Clothes are sold for less than $1 online, lasting for at most a week, before getting tossed into the landfill with their predecessors. Between 35,000 to 100,000 items are produced daily for fast fashion companies like Shein- and most of their products do not even end up in someone’s closet. The problem is not just limited to new “modern” waves of clothing stores, either; new crazes such as the Stanley Cup and shopping sprees that so many first world citizens take for granted show the true colors of America’s overconsumption problem.

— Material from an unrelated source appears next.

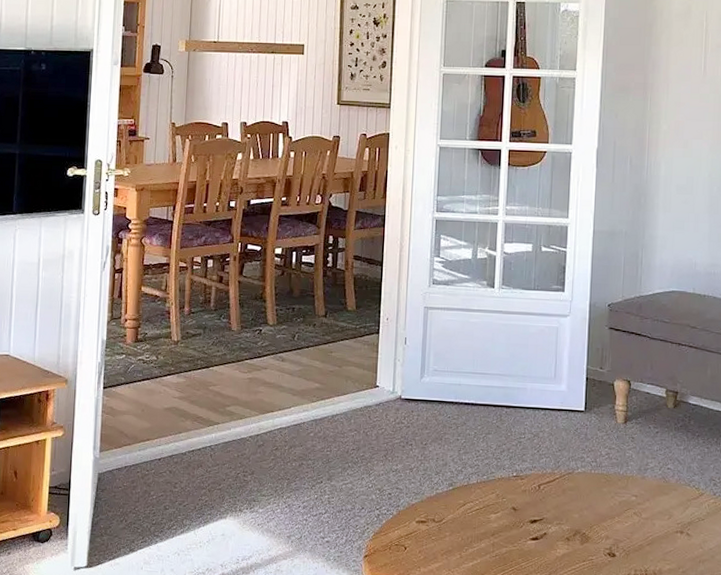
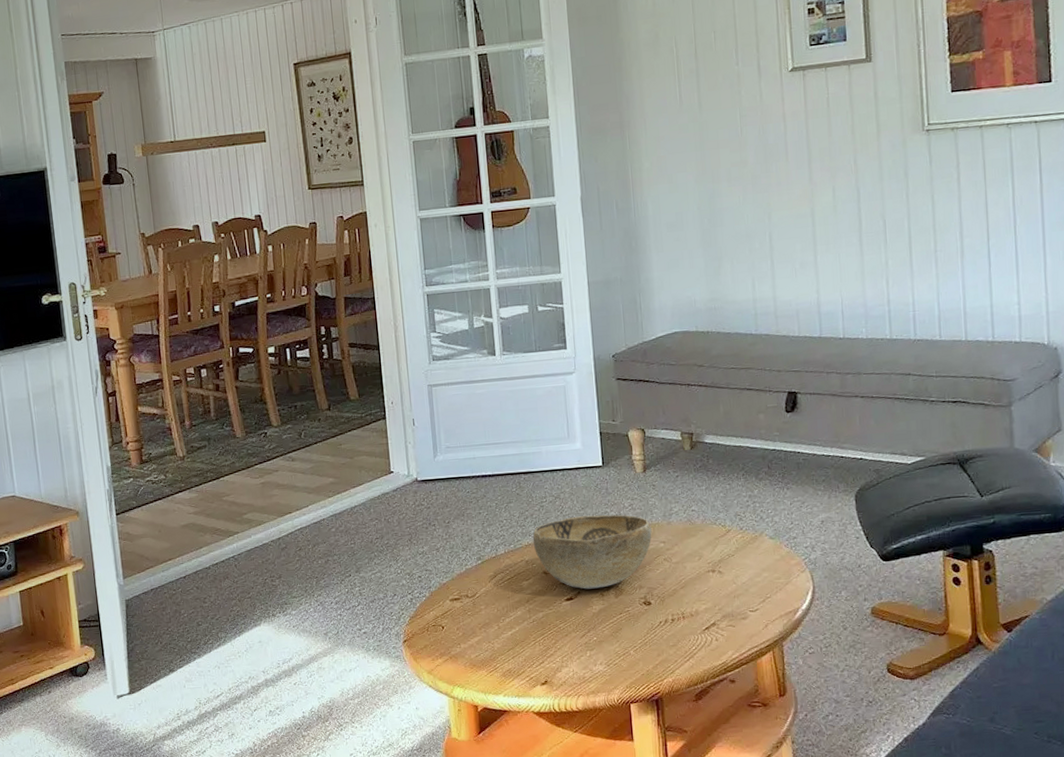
decorative bowl: none [506,457,625,533] -> present [532,514,652,589]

To an onlooker, Stanley Cups are your average, overpriced, reusable water bottle; to American teens however, you “need all the colors” and their accessories: non-wrinkle straws, sauce holders, and anything and everything else that would require you to drop hundreds on a glorifed sippy cup. While not only completely defeating the purpose of a one purchase, reusable water bottle, certain water bottle connoisseurs have even gone as far as to filling their Stanleys with water from plastic water bottles. Lakyn Thee Stylist writes on X that “The Stanley cup collections, the wardrobes full of Lululemon, the obsessions with “quiet luxury” and “old money” style…are desperate grabs for ‘status’ in an environment where many feel they will never achieve actual status or stability…perhaps.”

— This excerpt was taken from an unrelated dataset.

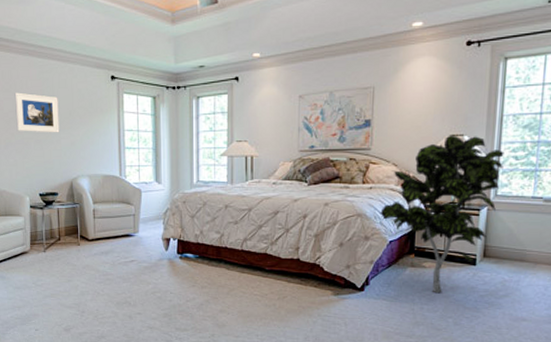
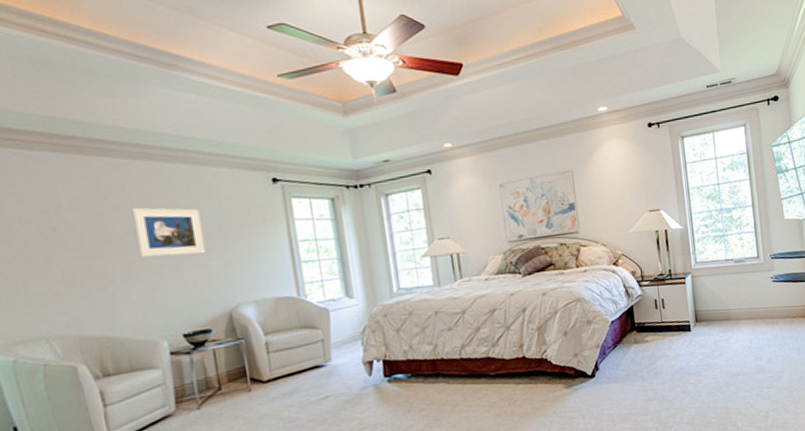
indoor plant: present [380,135,504,294] -> none [597,209,698,366]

With the note of Stanley Cups and Shein, one might think that the problem of overconsumption is a modern effect, yet the problem dates back as late as 2010. The video essay “The Story of Stuff” by Annie Leonard states that the issue of overconsumption in first world countries “is a linear system, and we live on a finite planet- and you cannot run a linear system on a finite planet indefinitely.” Something has to change if humanity wants to continue living sustainably— after all, “in the past three decades alone, one third of the planet’s natural resource base has been consumed.” In addition, the world overreached its sustainable biological limits for 2023, according to the US-based environment nongovernmental organization (NGO) Global Footprint Network; stating that “humanity now needs about 1.7 planets to maintain consumption.”

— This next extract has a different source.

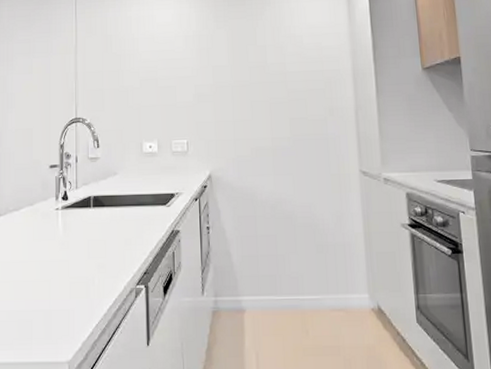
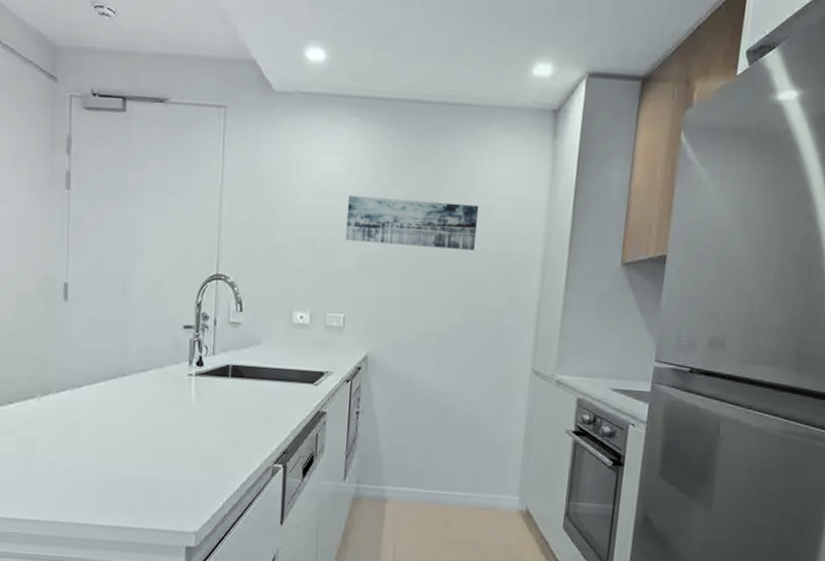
wall art: none [180,35,293,77] -> present [345,195,479,250]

While the problem of overconsumption can be seen clearly in these facts, some might say that America is not the defining factor of the problem. Many other first-world countries in continents such as Europe are as equally developed as the U.S; why are only the states getting the blame? According to an article published in Scientific American, David Tilford of the Sierra Club states, “With less than five percent of world population, the U.S. uses one-third of the world’s paper, a quarter of the world’s oil, 23 percent of the coal, 27 percent of the aluminum, and 19 percent of the copper.”
Humanity is not to blame for overconsumption— we as Americans are. If we want to save our planet, we need to be willing to cut down on fast fashion and trends. Without any demand, companies such as Shein and Stanley will soon start to realize what we have: that we only have one Earth, and we need to do our part before it is too late.